Antonin Bergeaud est le lauréat 2025 du Prix du meilleur jeune économiste décerné par Le Cercle des économistes et Le Monde. Ses travaux de recherche portent, depuis une petite dizaine d’années, sur les effets du changement technologique et de l’innovation sur l’économie et la société. A travers ses publications, souvent écrites en collaboration avec d’autres économistes, il questionne le ralentissement de la productivité en Europe, les impacts de la technologie sur le marché du travail, les freins aux innovations de rupture, etc…

Après l’X, tu choisis d’entrer à l’ENSAE, qu’est-ce qui t’a attiré vers l’ENSAE ? Quels sont les enseignements qui t’ont le plus marqué ?

A l’époque je ne me dirigeais pas forcément vers une carrière de chercheur et la liste très riche et technique des enseignements proposés à l’ENSAE m’a convaincu d’y faire mon année d’application. J’ai eu la chance de suivre des cours de très bonne qualité mais également assez exigeants. Je me souviens particulièrement des cours de Pierre Cahuc, Francis Kramarz, Etienne Wasmer et Sébastien Roux sur le marché du travail. Aujourd’hui encore je me réfère aux notes que j’ai pu prendre à l’époque.

Peux-tu nous décrire les grandes lignes de ton parcours depuis ta sortie de l’ENSAE ?

Après l’ENSAE j’ai fait un stage de six mois à la Banque de France qui m’a convaincu de poursuivre en thèse. J’ai commencé ma thèse à la London School of Economics en 2015 que j’ai ensuite soutenu à la Paris School of Economics en 2018. Je suis ensuite revenu à la Banque de France pour un poste d’économiste chercheur.

Sur quoi portaient tes travaux à la Banque de France ?

A la Banque de France je travaillais sur les politiques structurelles, ceci implique de regarder le temps long et de lire les données économiques indépendamment des chocs temporaires pour comprendre les problèmes qui freinent la croissance. Il y avait bien sûr des questions importantes de politiques publiques, par exemple mesurer la croissance potentielle pour informer les décisions de la Banque Centrale Européenne, mais également du temps pour creuser des questions plus en profondeur ce qui m’a permis de mener des projets de recherche académique. Ces travaux interrogent en particulier les facteurs explicatifs du ralentissement du PIB et de la productivité que l’on observe particulièrement en Europe.

Aujourd’hui tu es professeur à HEC, comment s’organise ton temps entre enseignement et recherche ?

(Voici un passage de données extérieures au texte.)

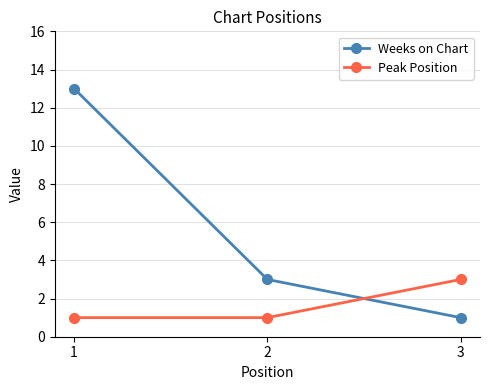

Which series has the largest range (max minus min)?

Weeks on Chart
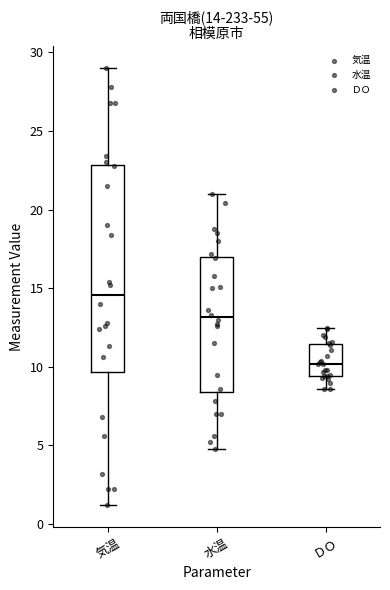

Which box has the lowest median line?

ＤＯ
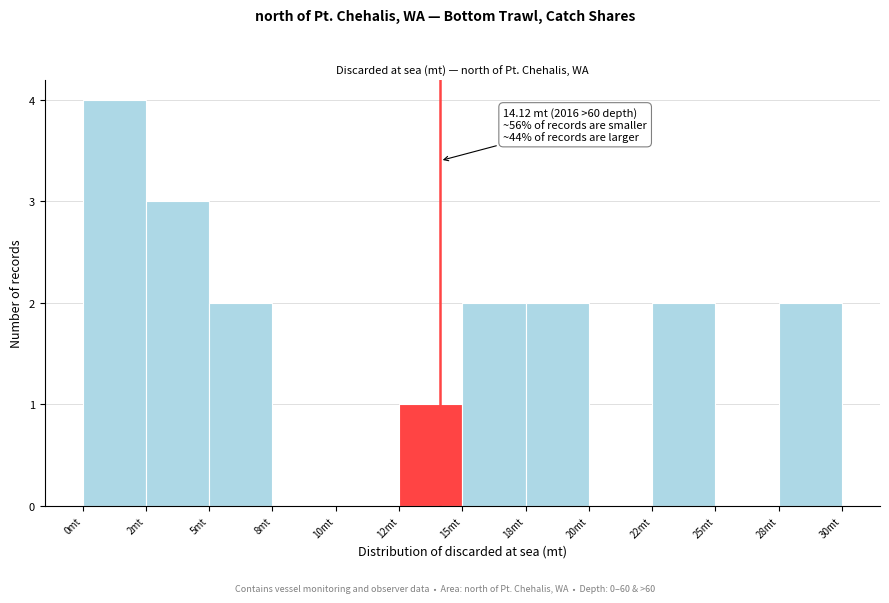

Reading right to left, list all the values displayed in this chart.

28mt=2	25mt=0	22mt=2	20mt=0	18mt=2	15mt=2	12mt=1	10mt=0	8mt=0	5mt=2	2mt=3	0mt=4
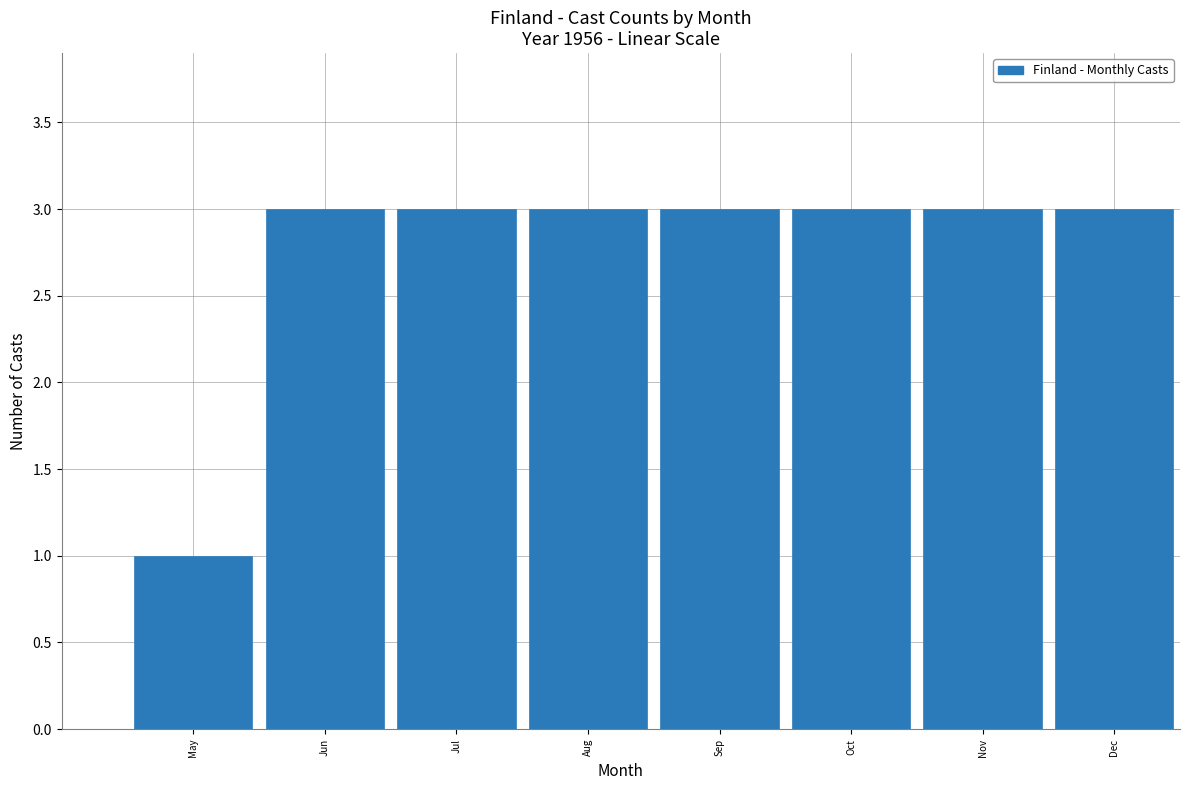

Reading left to right, transcribe all the data shown in this chart.

1	3	3	3	3	3	3	3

A HEC j’enseigne la macroéconomie aux étudiants de première année. La plupart des étudiants d’HEC ne se destinent pas à devenir économistes mais comprendre les fluctuations mondiales et la croissance de long terme est fondamental pour être entrepreneurs, pour investir ou pour mener à bien des politiques publiques. J’enseigne également la macroéconomie à un niveau plus avancé dans le cadre du master MIE où s’inscrivent des étudiants de l’ENSAE. Je consacre le reste du temps à de la recherche, en particulier grâce au réseau d’HEC et sa forte connexion avec le monde de l’entreprise, nous montons un centre ambitieux pour étudier et réfléchir au futur du travail : les effets de la technologie, les évolutions des modes d’organisation ou encore l’importance du sens dans son travail.

On dit souvent des ENSAE qu’ils ont du mal à écrire. Est-ce une difficulté que tu as éprouvée lorsque tu as dû rédiger tes premiers articles ? Comment l’as-tu surmontée ? 

Dans la recherche on écrit tous dans un anglais assez codifié donc je n’ai pas eu ce problème. Aujourd’hui en utilisant l’IA habilement, il est facile d’améliorer le style d’écriture pour se rapprocher de ce que l’on peut lire dans les meilleurs articles !

Quels conseils aimerais-tu partager avec les alumni ? (n’hésite pas à nous parler de productivité et d’IA…)

N’ayez pas peur des développements rapides de l’IA, les entreprises qui adopteront le plus tôt et le plus efficacement l’IA devraient en bénéficier, y compris sur l’emploi et le bien-être des salariés. Prenez des risques ! L’Europe souffre d’une trop forte aversion au risque.

Nous dirais-tu quelques mots de tes projets ?

Une grosse part de ma recherche consiste à étudier les effets du changement technique. Un des aspects les plus clairs de cet impact est sur l’organisation du travail. Les technologies numériques ont « déstructuré » les entreprises en supprimant un certain nombre d’emplois périphériques. Ceci a conduit à une perte de valeur au travail que je souhaite étudier à l’aide de différentes enquêtes interrogeant les employés sur leur rapport à la technologie et les impacts que cela a sur leurs quotidiens.